> _FRAGMENTO_:
_ _ _ _

Pero si algo, en realidad, demuestra el desfalco es que la Ciudad no necesita al capital privado para pavimentar las destruidas calles porteñas, las cuales de todos modos siguen, después de casi un año de ‘gestión’ macrista, en estado calamitoso.

No hay, sin embargo, mal que por bien no venga: el desfalco es la prueba palmaria de que el Estado tiene los recursos materiales y humanos para pavimentar la ciudad, pero delega su responsabilidad para que se enriquezcan los contratistas privados.

Es lo mismo que ocurre en Aerolíneas, los ferrocarriles y la obra pública.

Macri saca, naturalmente, la conclusión contraria: ¡en lugar de poner fin a los contratos privados pretende cerrar el Ente de Mantenimiento!

Sin embargo, el mismo día de la denuncia en cuestión ocurrió algo que hubiera debido recibir una atención mediática incluso superior.

Macri y su lugarteniente en Educación ordenaron a las autoridades de los colegios confeccionar listas negras detalladas de los estudiantes que están ocupando las instalaciones para reclamar por el pago de becas que el Gobierno de la Ciudad se guarda en su bolsillo, a igual título que el Ente de Mantenimiento.

Se trata del mismo método que quedó en evidencia en el juicio a Bussi y Menéndez en Tucumán, y por supuesto, el del intendente Cacciatore bajo la dictadura.

Quiere aplicar el mismo método contra las manifestaciones populares, porque para él el ‘espacio público’ no es sinónimo de vida colectiva, y menos de politización, sino que debe servir a la libre circulación del capital y asegurarse que los trabajadores vayan del trabajo a su casa.

Es el método de los Berlusconi, Sarkozy y Uribe: la ‘seguridad democrática’ al servicio de la explotación capitalista del medio urbano.

_ _ _ _

> _TAREA 1_: Reemplaza "ferrocarriles" por "subterráneos" y reproduce el fragmento sobre Macri empezando por "Es lo mismo" y siguiendo hasta "Ente de Mantenimiento!".
> _TAREA 2_: Según el fragmento sobre Macri, ¿qué ordenaron Macri y su lugarteniente en Educación a las autoridades de los colegios?
> _TAREA 3_: Prosigue el fragmento sobre Macri a partir de su última oración.
Las entradas no hacen falta para resolver nada.

[Entradas guardadas]
_ _ _ _

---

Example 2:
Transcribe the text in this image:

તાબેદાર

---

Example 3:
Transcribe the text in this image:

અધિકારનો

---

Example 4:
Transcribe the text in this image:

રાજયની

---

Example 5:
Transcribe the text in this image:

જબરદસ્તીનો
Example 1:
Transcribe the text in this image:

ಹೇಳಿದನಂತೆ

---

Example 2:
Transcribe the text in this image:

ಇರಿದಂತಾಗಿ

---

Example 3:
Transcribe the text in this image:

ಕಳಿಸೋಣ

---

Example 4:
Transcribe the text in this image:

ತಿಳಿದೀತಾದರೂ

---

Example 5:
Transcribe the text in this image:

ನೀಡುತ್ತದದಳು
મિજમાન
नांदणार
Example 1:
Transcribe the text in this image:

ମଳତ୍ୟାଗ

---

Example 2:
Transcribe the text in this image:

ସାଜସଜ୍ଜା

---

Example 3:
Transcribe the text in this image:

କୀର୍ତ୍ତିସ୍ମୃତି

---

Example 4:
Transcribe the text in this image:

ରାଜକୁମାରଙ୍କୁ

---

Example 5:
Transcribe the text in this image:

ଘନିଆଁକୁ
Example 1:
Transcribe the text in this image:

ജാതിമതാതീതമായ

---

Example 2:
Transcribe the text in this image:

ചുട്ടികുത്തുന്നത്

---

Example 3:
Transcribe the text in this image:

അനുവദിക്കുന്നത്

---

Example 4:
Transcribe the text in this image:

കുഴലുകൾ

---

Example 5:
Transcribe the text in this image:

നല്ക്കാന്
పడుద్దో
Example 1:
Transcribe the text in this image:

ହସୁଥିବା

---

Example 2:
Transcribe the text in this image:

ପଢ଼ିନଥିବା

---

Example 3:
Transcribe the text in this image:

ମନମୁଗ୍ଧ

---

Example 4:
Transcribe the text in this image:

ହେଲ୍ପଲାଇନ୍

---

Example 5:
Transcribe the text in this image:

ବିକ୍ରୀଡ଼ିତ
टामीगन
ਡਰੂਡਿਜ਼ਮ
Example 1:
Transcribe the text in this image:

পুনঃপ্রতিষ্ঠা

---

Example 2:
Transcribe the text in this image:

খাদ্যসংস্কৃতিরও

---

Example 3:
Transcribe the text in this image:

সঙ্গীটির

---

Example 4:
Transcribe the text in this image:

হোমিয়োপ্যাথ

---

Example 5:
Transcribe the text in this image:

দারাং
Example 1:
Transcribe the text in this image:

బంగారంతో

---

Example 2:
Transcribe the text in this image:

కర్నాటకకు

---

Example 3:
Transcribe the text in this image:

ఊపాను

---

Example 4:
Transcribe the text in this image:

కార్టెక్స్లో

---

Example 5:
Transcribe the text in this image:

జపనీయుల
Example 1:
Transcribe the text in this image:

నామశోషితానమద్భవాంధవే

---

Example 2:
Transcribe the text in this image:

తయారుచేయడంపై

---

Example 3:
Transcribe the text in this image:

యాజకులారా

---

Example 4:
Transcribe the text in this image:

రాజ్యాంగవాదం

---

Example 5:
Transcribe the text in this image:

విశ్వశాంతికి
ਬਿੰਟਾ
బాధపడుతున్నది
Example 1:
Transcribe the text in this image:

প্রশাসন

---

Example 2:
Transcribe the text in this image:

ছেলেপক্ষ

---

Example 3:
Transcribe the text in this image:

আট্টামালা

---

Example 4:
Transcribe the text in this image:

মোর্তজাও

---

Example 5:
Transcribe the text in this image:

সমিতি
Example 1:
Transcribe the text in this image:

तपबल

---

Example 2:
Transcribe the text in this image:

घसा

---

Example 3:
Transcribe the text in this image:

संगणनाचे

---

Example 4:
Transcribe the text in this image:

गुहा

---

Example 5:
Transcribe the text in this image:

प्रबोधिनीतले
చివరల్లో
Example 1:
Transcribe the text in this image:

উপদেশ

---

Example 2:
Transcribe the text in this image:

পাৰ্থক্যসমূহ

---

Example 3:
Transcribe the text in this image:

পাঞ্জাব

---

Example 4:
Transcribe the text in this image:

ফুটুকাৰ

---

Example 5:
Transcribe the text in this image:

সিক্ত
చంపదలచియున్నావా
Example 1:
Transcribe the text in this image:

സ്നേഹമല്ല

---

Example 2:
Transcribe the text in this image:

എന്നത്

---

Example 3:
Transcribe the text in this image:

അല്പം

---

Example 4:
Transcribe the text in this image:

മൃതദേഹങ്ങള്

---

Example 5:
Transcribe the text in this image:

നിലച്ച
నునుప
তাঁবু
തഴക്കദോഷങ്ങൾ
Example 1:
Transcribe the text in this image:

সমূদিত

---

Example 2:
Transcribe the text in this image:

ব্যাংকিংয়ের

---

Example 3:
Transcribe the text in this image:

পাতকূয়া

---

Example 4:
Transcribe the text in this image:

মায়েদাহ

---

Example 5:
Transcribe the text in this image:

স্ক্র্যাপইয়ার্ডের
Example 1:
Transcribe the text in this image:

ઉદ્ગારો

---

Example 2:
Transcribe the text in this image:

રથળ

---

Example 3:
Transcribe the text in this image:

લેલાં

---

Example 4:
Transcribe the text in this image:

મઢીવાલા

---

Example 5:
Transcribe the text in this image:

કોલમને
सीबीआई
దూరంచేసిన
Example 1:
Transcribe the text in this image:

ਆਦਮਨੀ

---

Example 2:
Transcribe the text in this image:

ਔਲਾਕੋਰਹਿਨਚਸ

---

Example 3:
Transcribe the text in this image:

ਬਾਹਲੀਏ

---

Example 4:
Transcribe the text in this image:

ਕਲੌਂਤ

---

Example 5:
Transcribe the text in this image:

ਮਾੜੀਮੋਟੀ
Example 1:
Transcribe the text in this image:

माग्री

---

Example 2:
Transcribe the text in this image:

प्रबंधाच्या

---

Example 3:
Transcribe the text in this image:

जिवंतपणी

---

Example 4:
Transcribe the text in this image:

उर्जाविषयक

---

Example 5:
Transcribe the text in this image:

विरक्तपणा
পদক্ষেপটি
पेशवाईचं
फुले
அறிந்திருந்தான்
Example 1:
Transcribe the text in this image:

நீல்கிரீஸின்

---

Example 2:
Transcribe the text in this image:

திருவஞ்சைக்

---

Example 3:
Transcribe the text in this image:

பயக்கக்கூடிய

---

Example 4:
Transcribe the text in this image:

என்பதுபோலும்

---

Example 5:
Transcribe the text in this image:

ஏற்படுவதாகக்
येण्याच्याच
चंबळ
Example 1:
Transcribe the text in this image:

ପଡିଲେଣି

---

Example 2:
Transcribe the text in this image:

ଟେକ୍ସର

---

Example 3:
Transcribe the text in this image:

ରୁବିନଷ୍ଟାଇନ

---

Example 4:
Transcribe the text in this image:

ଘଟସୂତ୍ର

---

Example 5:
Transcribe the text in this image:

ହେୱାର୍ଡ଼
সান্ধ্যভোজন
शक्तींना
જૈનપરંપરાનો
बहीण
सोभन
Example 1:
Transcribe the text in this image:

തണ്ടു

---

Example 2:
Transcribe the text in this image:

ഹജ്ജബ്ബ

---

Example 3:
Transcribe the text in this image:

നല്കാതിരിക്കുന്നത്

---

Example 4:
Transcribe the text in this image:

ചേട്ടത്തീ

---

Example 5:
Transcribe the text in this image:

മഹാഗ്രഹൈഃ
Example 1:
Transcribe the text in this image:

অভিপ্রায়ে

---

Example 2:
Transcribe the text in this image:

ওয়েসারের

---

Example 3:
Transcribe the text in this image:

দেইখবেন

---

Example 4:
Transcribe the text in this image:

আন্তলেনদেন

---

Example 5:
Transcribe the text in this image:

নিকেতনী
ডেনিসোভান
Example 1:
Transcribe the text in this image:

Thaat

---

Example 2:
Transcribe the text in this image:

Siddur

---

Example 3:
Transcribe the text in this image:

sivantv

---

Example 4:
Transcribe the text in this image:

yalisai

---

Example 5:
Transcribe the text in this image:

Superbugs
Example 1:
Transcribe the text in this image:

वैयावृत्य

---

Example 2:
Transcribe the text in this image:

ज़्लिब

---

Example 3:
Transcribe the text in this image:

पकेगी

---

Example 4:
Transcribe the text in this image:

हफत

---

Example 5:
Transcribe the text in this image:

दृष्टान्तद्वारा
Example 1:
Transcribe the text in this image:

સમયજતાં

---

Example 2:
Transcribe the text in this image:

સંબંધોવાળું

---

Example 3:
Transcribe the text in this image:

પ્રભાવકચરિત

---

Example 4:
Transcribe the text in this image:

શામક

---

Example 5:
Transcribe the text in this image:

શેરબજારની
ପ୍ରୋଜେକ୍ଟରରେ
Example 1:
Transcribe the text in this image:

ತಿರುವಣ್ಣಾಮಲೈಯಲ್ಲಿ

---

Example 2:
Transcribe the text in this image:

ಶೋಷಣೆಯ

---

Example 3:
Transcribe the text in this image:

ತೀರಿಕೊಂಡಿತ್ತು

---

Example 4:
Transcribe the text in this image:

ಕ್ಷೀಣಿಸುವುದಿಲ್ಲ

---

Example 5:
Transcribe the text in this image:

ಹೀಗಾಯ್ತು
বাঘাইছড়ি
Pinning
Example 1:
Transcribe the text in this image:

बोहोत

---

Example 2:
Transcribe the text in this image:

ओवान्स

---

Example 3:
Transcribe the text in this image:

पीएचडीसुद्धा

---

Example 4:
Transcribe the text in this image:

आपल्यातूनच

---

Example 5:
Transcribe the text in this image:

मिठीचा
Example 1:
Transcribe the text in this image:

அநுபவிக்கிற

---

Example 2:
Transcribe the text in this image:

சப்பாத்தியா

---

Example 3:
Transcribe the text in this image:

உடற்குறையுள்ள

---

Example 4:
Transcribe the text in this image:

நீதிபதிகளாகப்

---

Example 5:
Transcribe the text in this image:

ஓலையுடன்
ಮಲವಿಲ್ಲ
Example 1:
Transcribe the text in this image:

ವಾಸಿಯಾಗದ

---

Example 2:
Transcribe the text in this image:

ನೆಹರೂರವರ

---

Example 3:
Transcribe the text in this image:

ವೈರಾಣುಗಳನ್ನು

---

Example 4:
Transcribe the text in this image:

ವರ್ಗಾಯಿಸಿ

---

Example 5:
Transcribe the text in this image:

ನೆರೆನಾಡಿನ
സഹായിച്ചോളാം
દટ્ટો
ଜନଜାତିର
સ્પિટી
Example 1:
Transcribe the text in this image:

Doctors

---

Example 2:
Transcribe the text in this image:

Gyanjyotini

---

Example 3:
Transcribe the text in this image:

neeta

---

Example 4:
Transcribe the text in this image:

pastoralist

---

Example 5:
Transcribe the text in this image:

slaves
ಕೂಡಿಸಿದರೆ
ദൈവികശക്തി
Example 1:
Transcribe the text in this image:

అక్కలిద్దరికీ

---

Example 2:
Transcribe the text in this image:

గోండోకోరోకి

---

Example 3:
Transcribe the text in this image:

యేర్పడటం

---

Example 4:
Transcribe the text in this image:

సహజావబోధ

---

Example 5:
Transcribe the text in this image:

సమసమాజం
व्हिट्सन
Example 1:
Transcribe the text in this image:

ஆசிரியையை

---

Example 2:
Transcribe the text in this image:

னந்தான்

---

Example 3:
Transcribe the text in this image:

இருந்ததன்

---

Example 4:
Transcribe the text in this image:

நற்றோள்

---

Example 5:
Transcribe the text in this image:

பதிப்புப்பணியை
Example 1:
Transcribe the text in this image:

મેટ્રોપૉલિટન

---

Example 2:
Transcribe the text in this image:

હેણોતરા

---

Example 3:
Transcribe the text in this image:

_ _ _ _

> _RESPUESTA 1_:
Es lo mismo que ocurre en Aerolíneas, los subterráneos y la obra pública.

Macri saca, naturalmente, la conclusión contraria: ¡en lugar de poner fin a los contratos privados pretende cerrar el Ente de Mantenimiento!

> _RESPUESTA 2_: Les ordenaron confeccionar listas negras detalladas de los estudiantes que están ocupando las instalaciones.

> _RESPUESTA 3_:
Pero Macri no solamente restringe las becas, tampoco repara las escuelas, ni las provee de calefacción o seguridad ambiental.

Lo que sí ha hecho es ofrecer los hospitales públicos a las universidades privadas, en detrimento de la UBA, para la realización de pasantías en medicina a cambio de un arancel.

Ataca la universidad pública y privatiza los hospitales.

Pero tampoco atiende la situación edilicia de éstos, ni a los salarios de profesionales médicos y no médicos, aunque sí se interesa ‘poner en valor’ (un francesismo que alude a la mercantilización del espacio y patrimonio públicos) lo que pueda representar un interés histórico o arquitectónico.

Por eso está intentando liquidar el Teatro Colón, aunque ya le han fracasado todos los administradores que puso en un año; rinden más los contratos internacionales que la producción nacional de la cultura.

Por el camino de De la Rúa y de Ibarra y Telerman, Macri fracciona los contratos de reparación edilicia para concederlos sin licitación, o sea a los propios.

Siempre en materia de educación, Macri se niega a aumentar los salarios docentes, sin importarle que sus amigos de las consultoras privadas digan regularmente que la inflación supera el 30% anual; por eso los sindicatos de maestros van a la huelga la semana que viene.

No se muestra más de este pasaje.